Da “Come Eravamo” Omaggio a Ciccilluzzu i Mastusciallu …

Attiàlupu.

“Attìa lupu” gli gridavamo quando appariva nelle vie e nei vicoli sandonatesi; e lui immancabilmente rispondeva “attia grupu”. Era la sua battuta spiritosa ed il suo modo di esorcizzare una natura che, nei suoi confronti, non era stata benigna.

(“Cicciu u Bannista”N° 2)

Procedeva sbilenco per via di una gamba che, non abbiamo mai saputo se per nascita o trauma, era restata notevolmente più corta dell’altra. Il fisico portava i segni di questa disarmonia perché, anche da fermo, pendeva tutto da una parte. Quando gli accadeva di fare una sosta, immancabilmente la gamba più corta la poggiava e quasi la avvolgeva al bastone che aveva sempre con se e lo aiutava a camminare per le tortuose ed affatto agevoli strade del paese.

Non era molto alto, di corporatura esile, coppola o cappelluccio perennemente sul capo, colorito olivastro e la pelle del volto “gnutticata” tanto da sembrare “arripicchiàtu”. Per dare l’idea, a parte la zoppia, fisicamente poteva interpetrare benissimo la parte della figlia nei film di Fantozzi, tanto era la somiglianza con l’attore.

Di nascita non era sandonatese ed era capitato in paese nell’immediato dopoguerra, a seguito del padre e sulla scia dei tanti boscaioli che venivano a cercare lavoro presso la Saffa, ditta che, s’era aggiudicata il taglio dei boschi sandonatesi ed aveva aperto cantiere in località Pantano.
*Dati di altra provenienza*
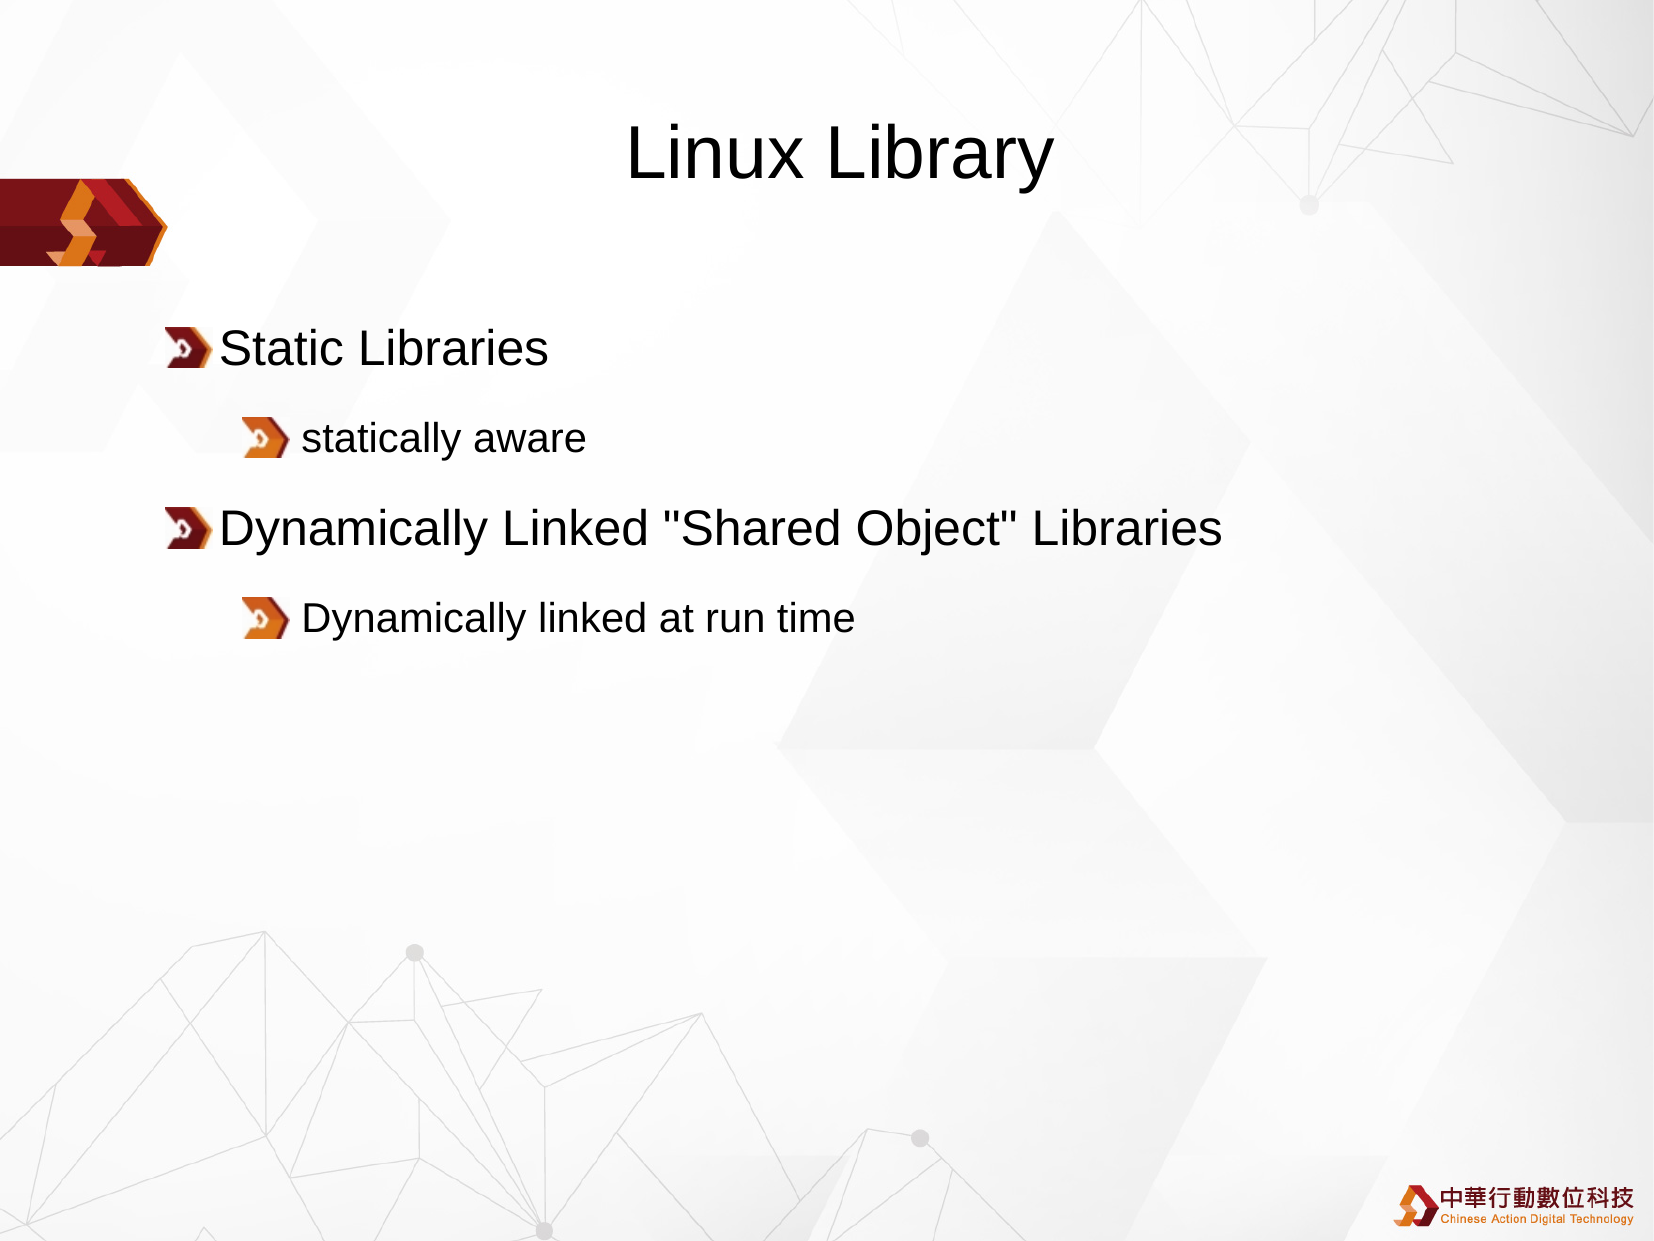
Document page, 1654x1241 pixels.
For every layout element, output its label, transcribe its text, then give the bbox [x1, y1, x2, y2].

Il babbo di Attiàlupu era un boscaiolo-segantino e doveva essere maestro in tale arte, per via del soprannome “Mastusciallu”, che significa appunto maestro nello sciaverare, sceverare, (dal latino experare, separare), ossia la capacità di squadrare un tronco e ricavarne previa tracciatura o una trave o assi di legname. In sandonatese l’arte di sceverare, era stata tradotta nel dialettale “sciallu”, da cui il soprannome.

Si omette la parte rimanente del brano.